Recopiez intégralement l'extrait ci-dessous sur ATD Quart Monde Luxembourg.

**Extrait de page:**
---

Joëlle Ludovici-Loos, présidente d’ATD Quart Monde Luxembourg, souligne la contribution importante des familles dans un contexte prêt à évoluer  :« Le gouvernement actuel a exprimé sa volonté de revoir la « Loi sur la Protection de la Jeunesse ». Des professionnels insatisfaits des réponses qu’ils peuvent apporter, cherchent de nouveaux chemins. Témoins des efforts et des capacités des parents, ils veulent aller au-delà de l’urgence. Le moment est propice pour créer des espaces de dialogue et en finir avec la violence de la misère qui engendre des expériences douloureuses. (…) Les familles vivant dans l’exclusion sociale souhaitent, elles aussi, contribuer à des changements de regard, de mentalité et d’action, basés sur le respect de la dignité et de la valeur de chaque personne. Ce livre collectif apporte un savoir complémentaire aux savoirs des experts et des politiciens. Des propositions simples et exigeantes en sortent : expérimenter des dialogues et des formations entre familles en précarité et professionnels de la famille. »« Osons relever ensemble ce défi » conclut-elle.

---

**Liste des données:**
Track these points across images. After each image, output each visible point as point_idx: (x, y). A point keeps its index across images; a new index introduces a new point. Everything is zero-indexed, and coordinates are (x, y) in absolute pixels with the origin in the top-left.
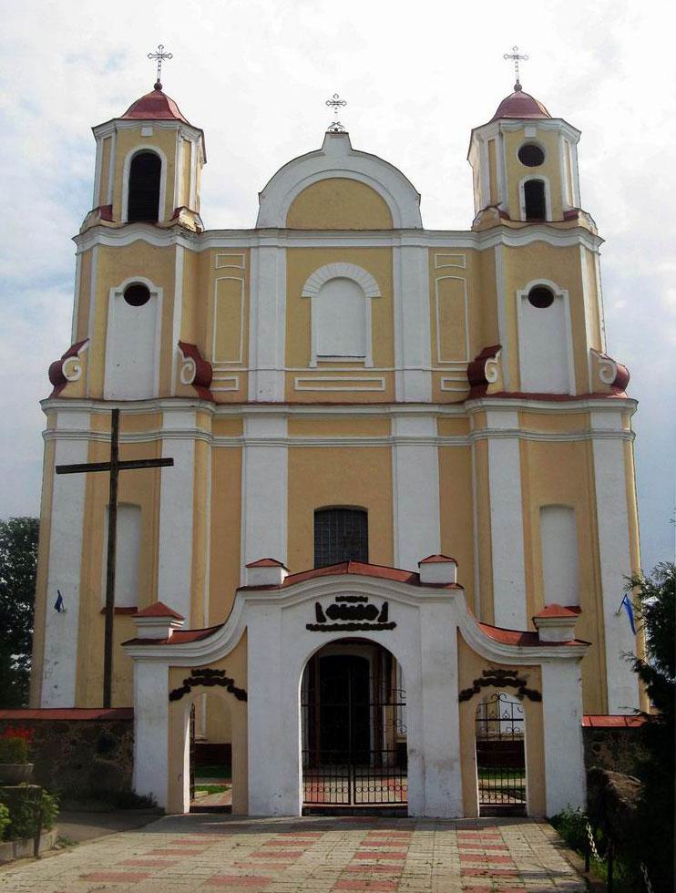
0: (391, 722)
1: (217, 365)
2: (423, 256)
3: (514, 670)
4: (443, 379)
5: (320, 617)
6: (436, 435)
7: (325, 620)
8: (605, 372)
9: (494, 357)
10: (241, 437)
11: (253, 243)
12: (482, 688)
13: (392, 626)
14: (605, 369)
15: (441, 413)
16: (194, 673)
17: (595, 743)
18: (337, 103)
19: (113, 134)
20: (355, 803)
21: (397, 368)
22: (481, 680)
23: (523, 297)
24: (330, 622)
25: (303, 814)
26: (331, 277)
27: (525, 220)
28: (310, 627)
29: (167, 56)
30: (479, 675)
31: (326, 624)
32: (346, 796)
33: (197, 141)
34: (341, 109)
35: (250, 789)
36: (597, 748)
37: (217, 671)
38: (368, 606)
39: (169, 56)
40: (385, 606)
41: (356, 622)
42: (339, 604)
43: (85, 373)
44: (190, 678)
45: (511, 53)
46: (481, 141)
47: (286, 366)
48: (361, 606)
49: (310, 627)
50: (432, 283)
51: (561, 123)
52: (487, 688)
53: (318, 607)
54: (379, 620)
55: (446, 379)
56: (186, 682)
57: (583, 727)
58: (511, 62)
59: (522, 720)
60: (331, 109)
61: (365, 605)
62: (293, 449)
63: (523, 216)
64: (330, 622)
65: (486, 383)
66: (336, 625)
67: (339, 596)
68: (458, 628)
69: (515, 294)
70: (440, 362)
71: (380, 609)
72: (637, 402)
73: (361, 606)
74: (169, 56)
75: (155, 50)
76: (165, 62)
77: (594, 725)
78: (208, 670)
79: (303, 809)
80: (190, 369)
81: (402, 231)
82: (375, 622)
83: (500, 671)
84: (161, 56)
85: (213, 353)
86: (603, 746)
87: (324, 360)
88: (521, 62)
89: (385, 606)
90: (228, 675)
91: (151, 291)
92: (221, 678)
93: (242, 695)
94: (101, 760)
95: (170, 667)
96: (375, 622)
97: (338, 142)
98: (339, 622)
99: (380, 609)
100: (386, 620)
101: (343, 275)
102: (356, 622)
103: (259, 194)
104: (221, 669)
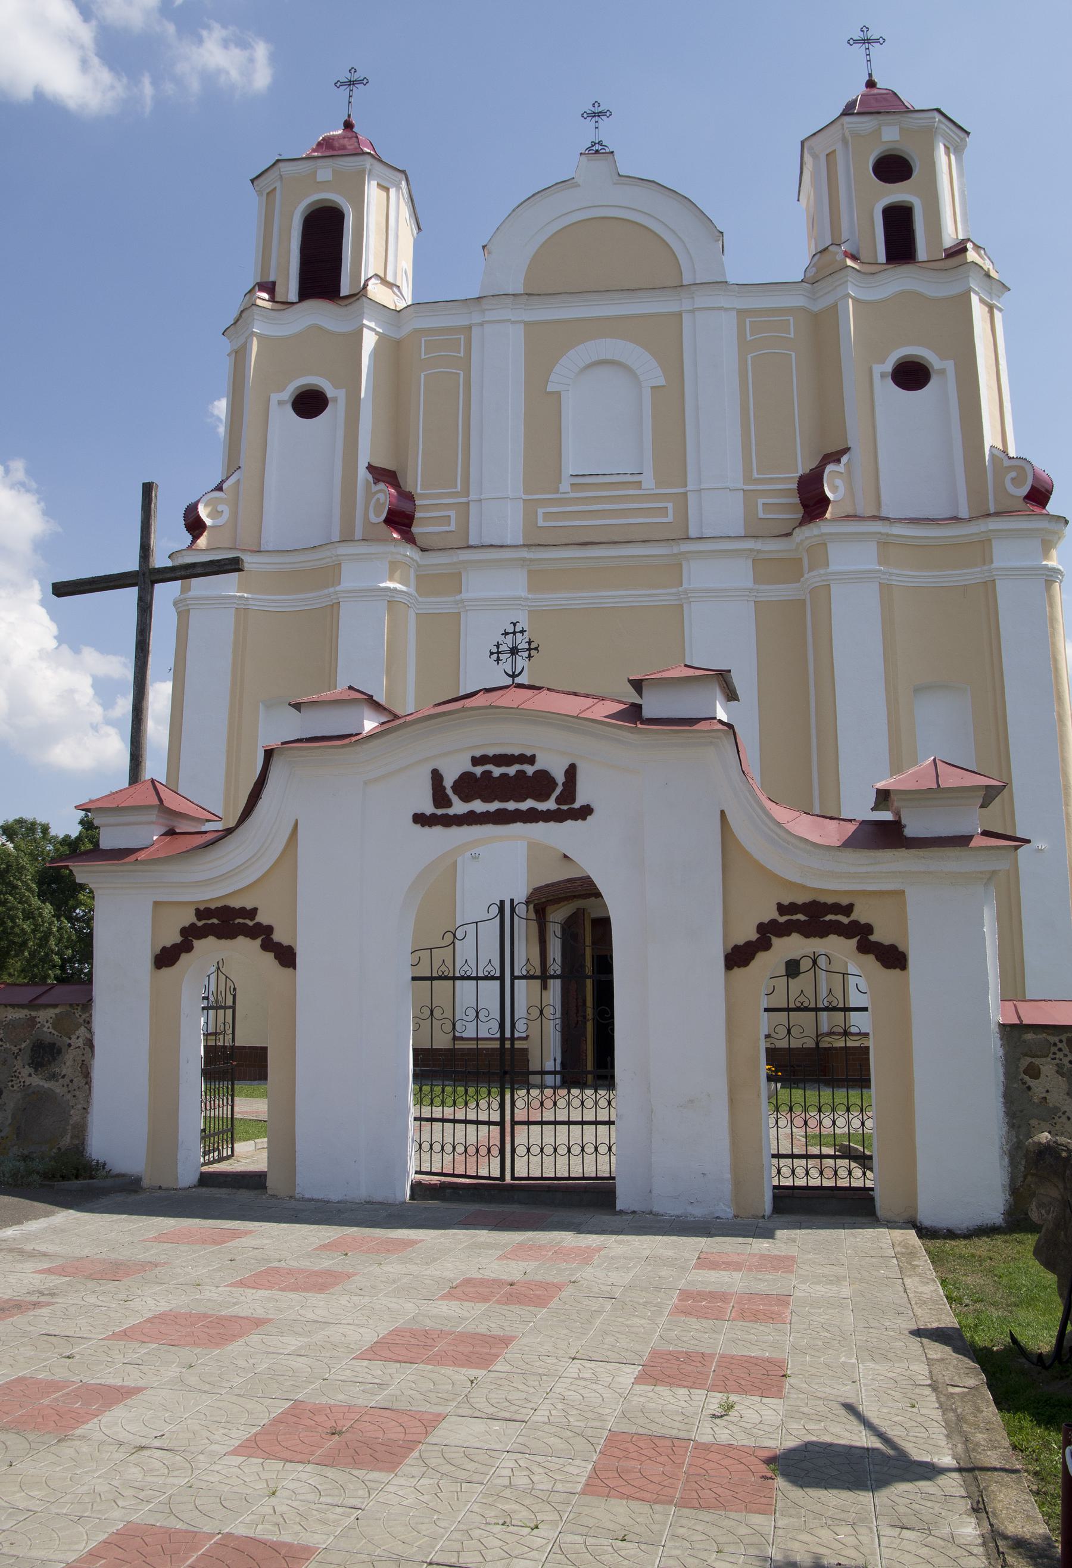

---

**Réponse:**
Joëlle Ludovici-Loos, présidente d’ATD Quart Monde Luxembourg, souligne la contribution importante des familles dans un contexte prêt à évoluer  :« Le gouvernement actuel a exprimé sa volonté de revoir la « Loi sur la Protection de la Jeunesse ». Des professionnels insatisfaits des réponses qu’ils peuvent apporter, cherchent de nouveaux chemins. Témoins des efforts et des capacités des parents, ils veulent aller au-delà de l’urgence. Le moment est propice pour créer des espaces de dialogue et en finir avec la violence de la misère qui engendre des expériences douloureuses. (…) Les familles vivant dans l’exclusion sociale souhaitent, elles aussi, contribuer à des changements de regard, de mentalité et d’action, basés sur le respect de la dignité et de la valeur de chaque personne. Ce livre collectif apporte un savoir complémentaire aux savoirs des experts et des politiciens. Des propositions simples et exigeantes en sortent : expérimenter des dialogues et des formations entre familles en précarité et professionnels de la famille. »« Osons relever ensemble ce défi » conclut-elle.